Can you build a culture of candid feedback in your team? Here’s how to start

In a sector devoted to making the world a better place, creating a culture where everyone feels happy is an important priority for many NFP managers and leaders.

But are you being too nice?

If you’re withholding feedback from your team because you’re afraid that being candid with staff would conflict with being nice, respectful and warm, the effect could in fact be that your team doesn’t perform at their best, and they miss out on opportunities to improve themselves and the organisation’s overall impact.

That insight comes from leadership expert Jennifer Porter, managing partner at US leadership consultants the Boda Group.

In a recent article for HBR, Porter explains that while being a kind manager is a great strength – particularly in the context of a not-for-profit – it can potentially get in the way of providing constructive, necessary feedback.

Why is it so challenging to be candid with staff if the culture of your organisation is focused on “being nice”? Some reasons could include:

  • Wanting to spare colleagues’ feelings: Some managers believe they could hurt or upset a colleague with critcal feedback.
  • Expectations of managers: If your organisation expects managers to be poised and professional at all times, the messiness of learning how to effectively deliver candid feedback can be perceived as disrespectful or unprofessional.
  • A lack of role models for feedback: An organisation’s leaders may be constantly positive and warm, but in doing so, they leave out modelled ways to provide negative feedback too.
  • Loyalty towards a ‘nice’ culture: Managers may have pride in their organisation’s ‘nice’ culture – it may have been part of what attracted them to it in the first place. They may reject anything that appears to threaten it.
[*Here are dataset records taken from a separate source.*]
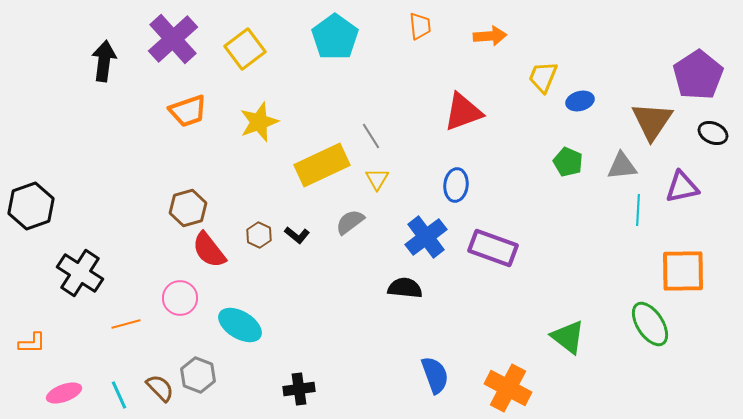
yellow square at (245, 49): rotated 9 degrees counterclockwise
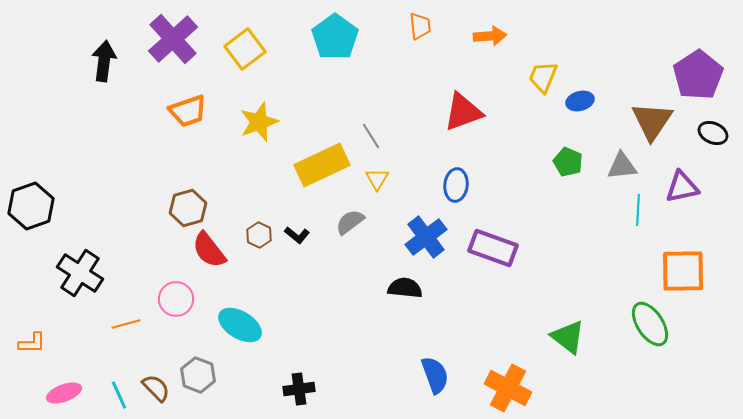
pink circle at (180, 298): moved 4 px left, 1 px down
brown semicircle at (160, 388): moved 4 px left
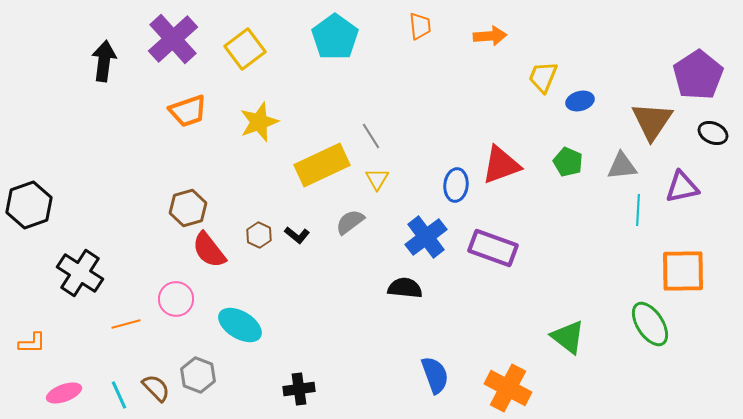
red triangle at (463, 112): moved 38 px right, 53 px down
black hexagon at (31, 206): moved 2 px left, 1 px up
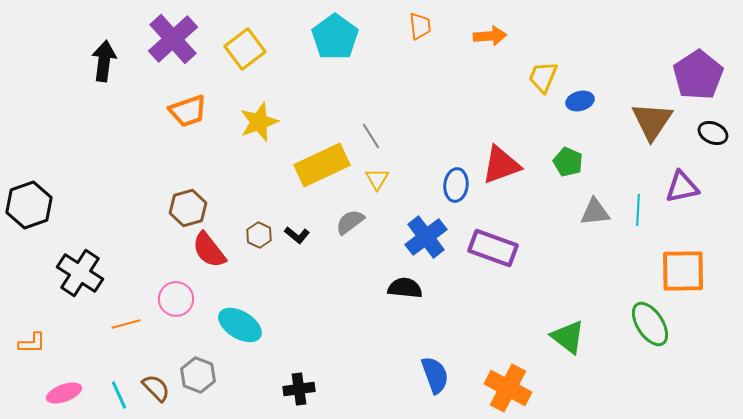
gray triangle at (622, 166): moved 27 px left, 46 px down
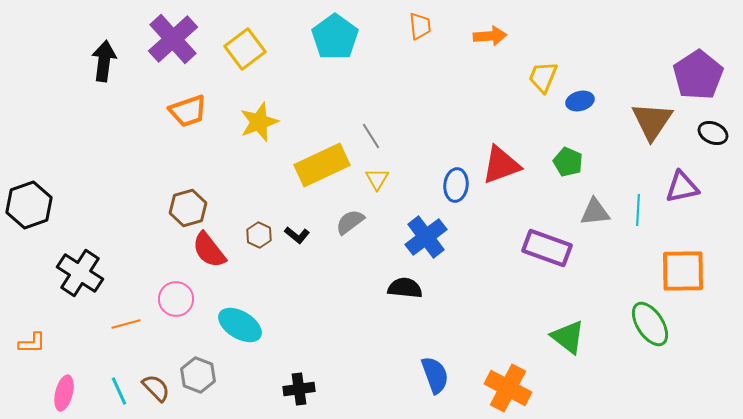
purple rectangle at (493, 248): moved 54 px right
pink ellipse at (64, 393): rotated 56 degrees counterclockwise
cyan line at (119, 395): moved 4 px up
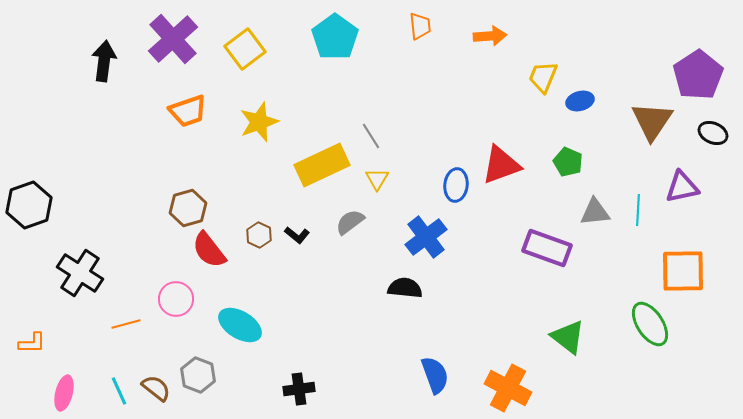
brown semicircle at (156, 388): rotated 8 degrees counterclockwise
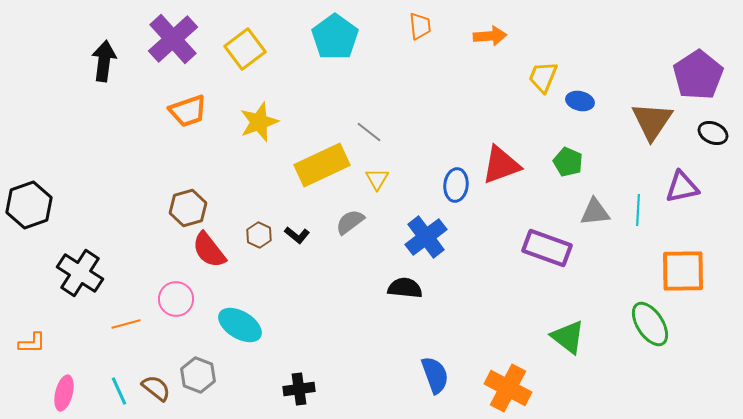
blue ellipse at (580, 101): rotated 28 degrees clockwise
gray line at (371, 136): moved 2 px left, 4 px up; rotated 20 degrees counterclockwise
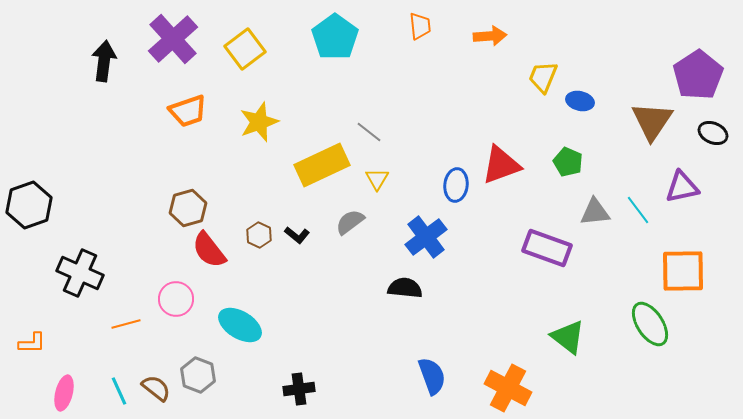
cyan line at (638, 210): rotated 40 degrees counterclockwise
black cross at (80, 273): rotated 9 degrees counterclockwise
blue semicircle at (435, 375): moved 3 px left, 1 px down
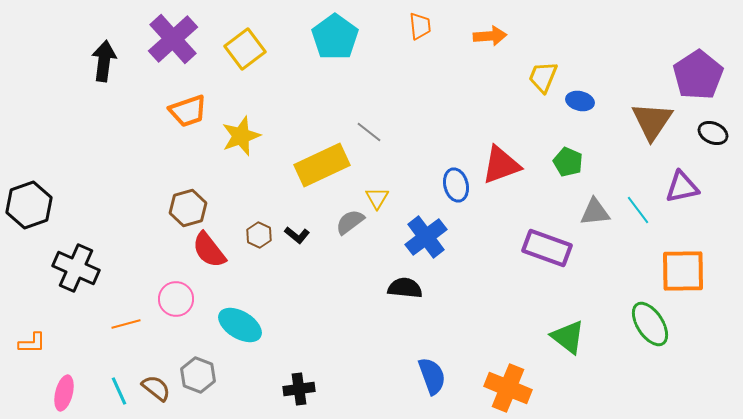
yellow star at (259, 122): moved 18 px left, 14 px down
yellow triangle at (377, 179): moved 19 px down
blue ellipse at (456, 185): rotated 20 degrees counterclockwise
black cross at (80, 273): moved 4 px left, 5 px up
orange cross at (508, 388): rotated 6 degrees counterclockwise
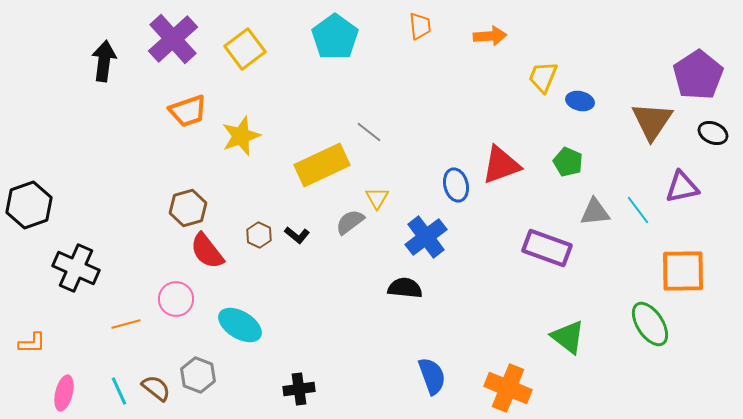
red semicircle at (209, 250): moved 2 px left, 1 px down
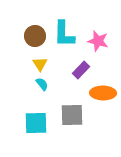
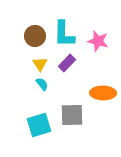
purple rectangle: moved 14 px left, 7 px up
cyan square: moved 3 px right, 2 px down; rotated 15 degrees counterclockwise
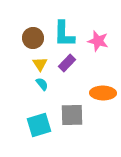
brown circle: moved 2 px left, 2 px down
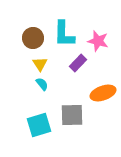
purple rectangle: moved 11 px right
orange ellipse: rotated 20 degrees counterclockwise
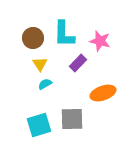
pink star: moved 2 px right
cyan semicircle: moved 3 px right; rotated 80 degrees counterclockwise
gray square: moved 4 px down
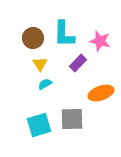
orange ellipse: moved 2 px left
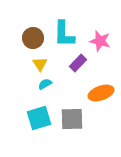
cyan square: moved 7 px up
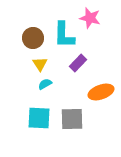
cyan L-shape: moved 1 px down
pink star: moved 10 px left, 23 px up
orange ellipse: moved 1 px up
cyan square: rotated 20 degrees clockwise
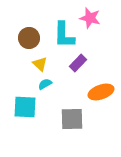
brown circle: moved 4 px left
yellow triangle: rotated 14 degrees counterclockwise
cyan square: moved 14 px left, 11 px up
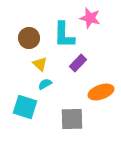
cyan square: rotated 15 degrees clockwise
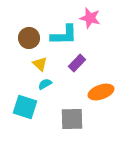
cyan L-shape: rotated 92 degrees counterclockwise
purple rectangle: moved 1 px left
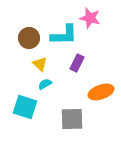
purple rectangle: rotated 18 degrees counterclockwise
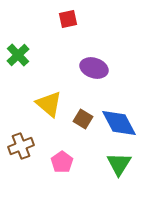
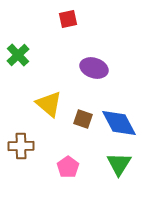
brown square: rotated 12 degrees counterclockwise
brown cross: rotated 20 degrees clockwise
pink pentagon: moved 6 px right, 5 px down
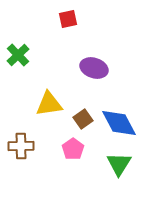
yellow triangle: rotated 48 degrees counterclockwise
brown square: rotated 36 degrees clockwise
pink pentagon: moved 5 px right, 18 px up
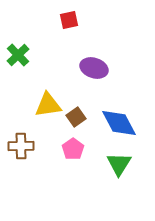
red square: moved 1 px right, 1 px down
yellow triangle: moved 1 px left, 1 px down
brown square: moved 7 px left, 2 px up
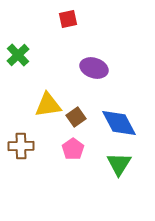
red square: moved 1 px left, 1 px up
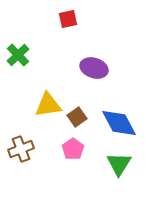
brown square: moved 1 px right
brown cross: moved 3 px down; rotated 20 degrees counterclockwise
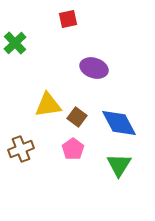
green cross: moved 3 px left, 12 px up
brown square: rotated 18 degrees counterclockwise
green triangle: moved 1 px down
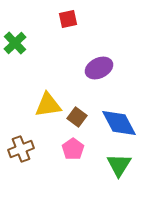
purple ellipse: moved 5 px right; rotated 44 degrees counterclockwise
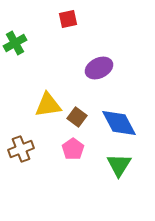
green cross: rotated 15 degrees clockwise
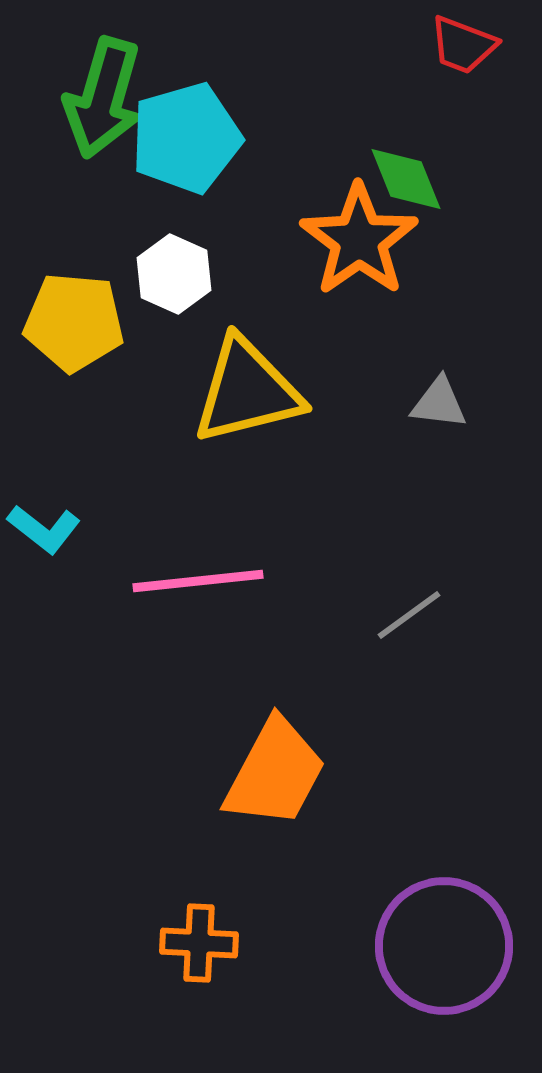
So in the face of these challenges, how can a ‘nice’ organisation develop a culture of candour and feedback?

While Porter concedes it’s not easy, based on her work with hundreds of organisational leaders, she gives seven steps you should follow:

1. Begin by looking in the mirror

Before attempting to change others, start with yourself. Show your team that you’re committed to shifting the culture by first doing the hard work yourself.

In practical terms, this means committing to being more candid with your team, creating a plan for how this might happen, and then sharing your plan with your staff, and asking for feedback on it.

(According to psychology professor Robert Cialdini, publicly committing to a goal means you’re more likely to follow through.)

2. Request feedback about yourself– then really listen to it

Feedback can be high-level questions such as, ‘What could I be doing better as a manager?’ as well as ‘micro’ feedback, such as asking how you could have better handled a meeting or conversation.

Then, make sure you listen without becoming defensive or explaining. Take in what was said and thank the person for their candour – you can decide what parts of their feedback to act on down the track.

3. Concentrate on being helpful, not on venting

Being more candid in your organisation doesn’t give you license to vent, ‘get things off your chest’ or say whatever you feel in the moment. The aim here is to help your team member to develop and be more effective at their job, not to make yourself feel better.

4. Welcome the discomfort and slip-ups

Make no mistake: learning candour will be uncomfortable to start with. As when learning other new skills, you’ll make mistakes, work out what they were, and then try again. But take heart that you’ll improve over time.

You might also unintentionally create misunderstandings, hurt feelings and other kinds of conflict. But Porter provides some relief in this: discomfort and mistakes mean you’re doing something right, so don’t expect to skip this stage.

5. Own up to your mistakes

While making mistakes is unavoidable, brushing them under the carpet and ignoring their impact on others is not – it’s unprofessional and unkind. Own up to mistakes, explain your intent and apologise for any confusion or upset caused.

Aside from the immediate benefit of cleaning up the blunder, you’ll send a loud message to those within your team that, like anyone else, managers make mistakes and apologise for them.

6. Know when to keep things to yourself

Sometimes, candour isn’t the appropriate course of action. For instance, avoid giving feedback at times when:

  • You’re looking to place blame;
  • You’re emotional, hungry, angry, lonely or tired;
  • It’s focused on personality, not offending behaviour;
  • It’s based on second-hand information; or
  • You’ve already given a substantial amount of feedback recently.

7. Accept that improvement is continuous

Pay attention to and learn from what you’re doing well, as well as any instances in which you find yourself venting, avoiding honesty or delivering feedback clumsily.

Analyse these occurrences and develop strategies to improve, remembering that it’s an ongoing process. You’ll never reach an “end” – but you’ll get better over time.

While improving your feedback skills can be difficult, you’ll better serve your team by being completely honest with them – while still retaining your ability to be kind and approachable.